No, the Pharisees were neither condemned nor castigated for strict adherence to the Law. They were judged guilty because they preached the truth but did not practice what they preached; they said and did not (Matt. 23:3). Also, notwithstanding the fact that the outward forms of their worship were correct, they were worshiping to be seen of men rather than to please God (Matt. 23:5, 27-28). Holding that the Mosaic system was supreme, superior even to that of the Messiah (the Messianic system espoused by Jesus, anyway), they shut the doors of the kingdom to themselves and others (Matt. 23:13). They proselytized by “hook or crook,” then perverted their converts by their own hypocritical ways (Matt. 23:15). In addition, they made false distinctions between oaths (Matt. 23:16-22), allowing certain oaths to be broken, and bound traditions of former generations as on a par with scripture (even at times to the exclusion of scripture itself, as in Matt. 15:1-9). Their strict application of the tithe was good, “these ye ought to have done,” but they neglected the weightier matters of the law, “justice, mercy, and faith” (Matt. 23:23-24); their preoccupation with externalism left out true inner holiness and spirituality (Matt. 23:25-28). In their hardness of heart they garnished the tombs of the prophets, bewailing their awful treatment, yet became guilty of the far-worse crimes of rejecting and crucifying the Son of God and persecuting his chosen apostles and prophets (Matt. 23:29-36).

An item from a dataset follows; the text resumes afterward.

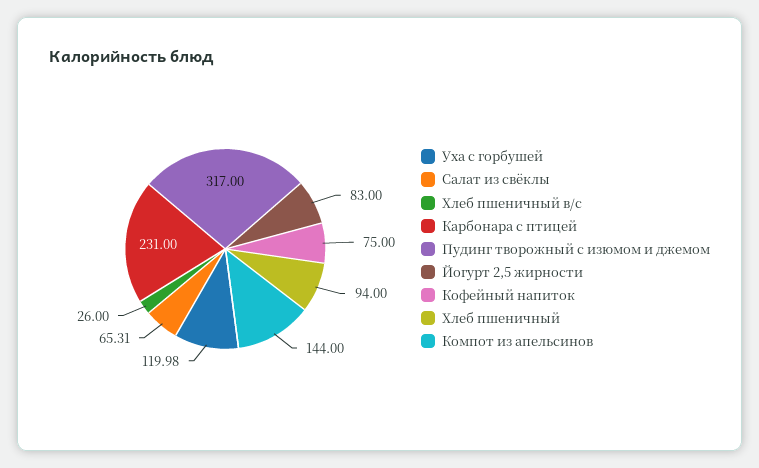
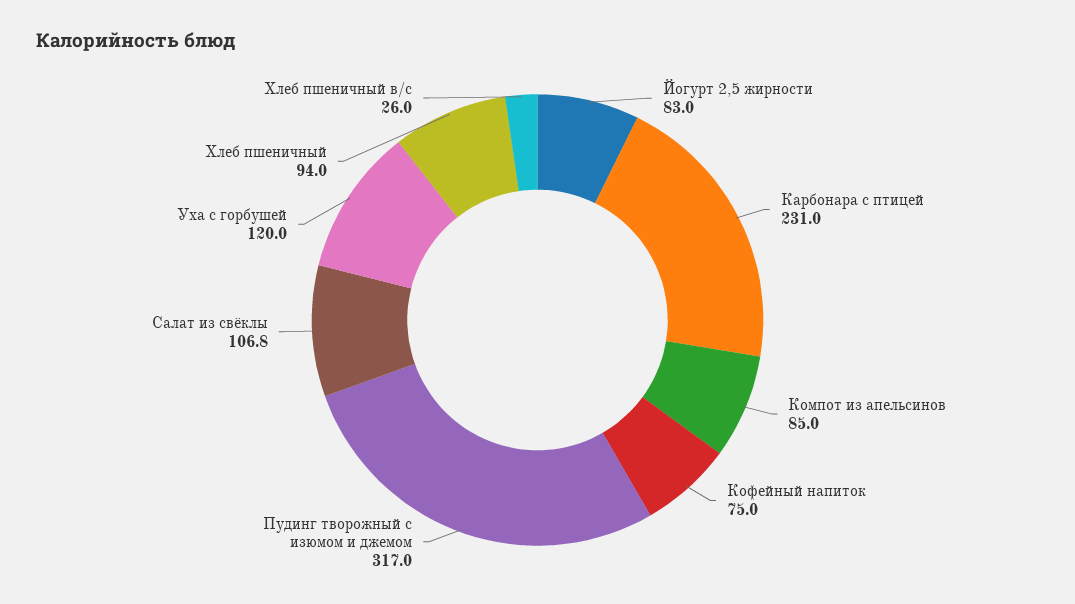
Салат из свёклы: 65.31 -> 106.8
Компот из апельсинов: 144 -> 85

If they were guilty of all of this, you say, how can there by anything good about them that is worthy of consideration or imitation? In spite of all of this, as we earlier demonstrated, their attitude of regard for the Word of God was good. It was never condemned. Sometimes they were not completely consistent with it, but that does not mean that they- did not possess it. What it means is that they sinned against it and against the God who inspired it. Moreover, their desire for exacting obedience to the law was right. This was precisely what the law demanded. Because they themselves did not put the principle into practice does not in the least undetermine the propriety of the principle itself. It was and is sound. Christ now has a law (Rom. 8:2; Gal. 6:2; Js. 1:25; 2:12), and it is to be respected (Jn. 12:48; 1 Cor. 4:6; Col. 3:17; 1 Tim. 1:3; 2 Tim. 6:3; 2 Jn. 9) and observed . with precision (Jas. 2:10). And, though Christ’s law involves the Spirit (2 Cor. 3:6), liberty from Moses law (Gal. 5:1; 2 Cor. 3:17), and freedom from sin (Jn. 8:32), this does not for one moment imply that it is to be any less respected or any more laxly observed than was Moses’. We can certainly learn many negative lessons from the Pharisees, but we must not fail to learn this positive one.

Now, my main point is this: the term “Pharisee” involves both a derogatory and a complimentary sense. And, it in to my dismay that I hear Christians using the term to make light of the very characteristics that Jesus and Paul complimented them for. By their gross misrepresentation, they do not realize that they are despising the most praiseworthy thing about the Pharisees. Their name is thus being misused to undermine a sound and inherently biblical approach to the Bible.